[Hardware design source data]
###
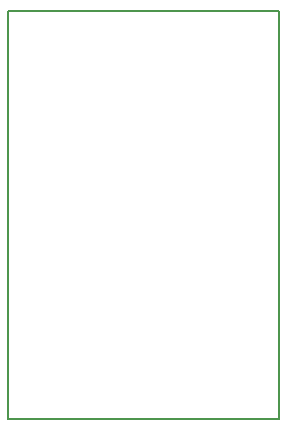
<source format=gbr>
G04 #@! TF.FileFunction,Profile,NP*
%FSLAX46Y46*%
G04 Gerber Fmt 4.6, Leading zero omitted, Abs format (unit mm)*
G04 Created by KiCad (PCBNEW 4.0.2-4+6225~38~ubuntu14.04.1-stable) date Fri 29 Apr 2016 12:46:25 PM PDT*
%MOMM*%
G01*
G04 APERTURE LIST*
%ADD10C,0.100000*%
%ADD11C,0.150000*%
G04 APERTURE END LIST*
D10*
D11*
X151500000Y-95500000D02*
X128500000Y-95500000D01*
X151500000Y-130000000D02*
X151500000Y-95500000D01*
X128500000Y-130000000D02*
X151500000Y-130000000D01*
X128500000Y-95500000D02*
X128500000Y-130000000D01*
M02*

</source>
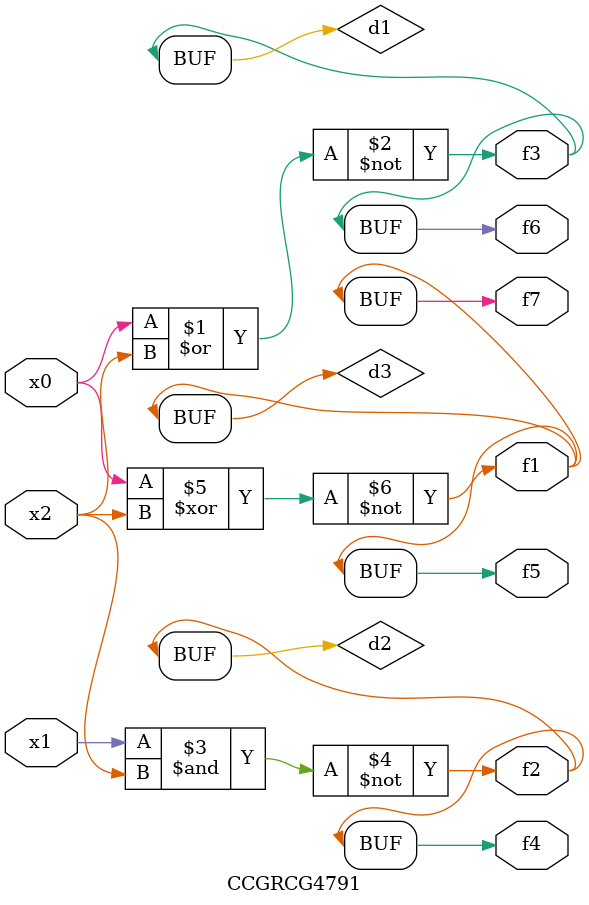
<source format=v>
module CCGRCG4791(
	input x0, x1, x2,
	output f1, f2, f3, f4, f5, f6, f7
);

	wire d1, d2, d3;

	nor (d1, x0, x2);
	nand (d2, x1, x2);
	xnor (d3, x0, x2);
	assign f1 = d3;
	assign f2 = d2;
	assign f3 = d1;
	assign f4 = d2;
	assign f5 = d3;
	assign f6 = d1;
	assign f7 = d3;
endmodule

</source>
###
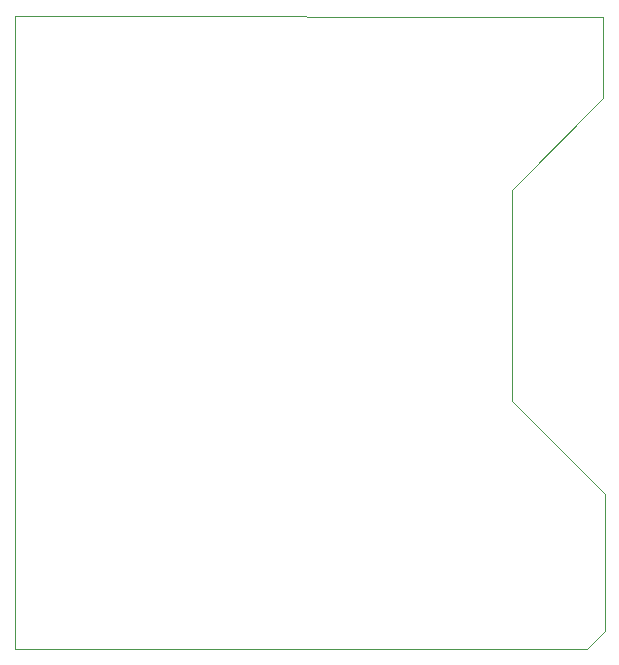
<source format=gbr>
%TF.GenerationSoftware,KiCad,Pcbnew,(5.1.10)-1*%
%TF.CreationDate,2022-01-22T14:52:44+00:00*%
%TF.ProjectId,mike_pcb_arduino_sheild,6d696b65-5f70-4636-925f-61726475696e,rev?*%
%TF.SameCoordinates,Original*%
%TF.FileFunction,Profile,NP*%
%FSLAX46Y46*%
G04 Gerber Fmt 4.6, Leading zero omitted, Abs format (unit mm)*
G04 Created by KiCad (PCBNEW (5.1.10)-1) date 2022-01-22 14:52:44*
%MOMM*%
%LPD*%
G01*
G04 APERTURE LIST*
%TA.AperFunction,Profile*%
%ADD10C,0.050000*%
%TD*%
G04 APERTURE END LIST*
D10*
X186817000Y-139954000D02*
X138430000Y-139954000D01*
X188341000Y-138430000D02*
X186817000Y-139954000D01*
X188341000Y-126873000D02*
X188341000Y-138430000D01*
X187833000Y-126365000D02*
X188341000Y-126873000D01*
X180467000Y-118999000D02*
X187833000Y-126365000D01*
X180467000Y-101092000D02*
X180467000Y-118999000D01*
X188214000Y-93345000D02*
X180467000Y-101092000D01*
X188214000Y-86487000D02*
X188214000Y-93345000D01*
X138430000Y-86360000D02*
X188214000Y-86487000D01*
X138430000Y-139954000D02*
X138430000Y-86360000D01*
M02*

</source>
###
■ **What to work on**: Which of the lines above carry the string "Profile"? Pick them out and copy them.

■ **Solution below**:
G04 #@! TF.FileFunction,Profile,NP*
%TF.FileFunction,Profile,NP*%
%TA.AperFunction,Profile*%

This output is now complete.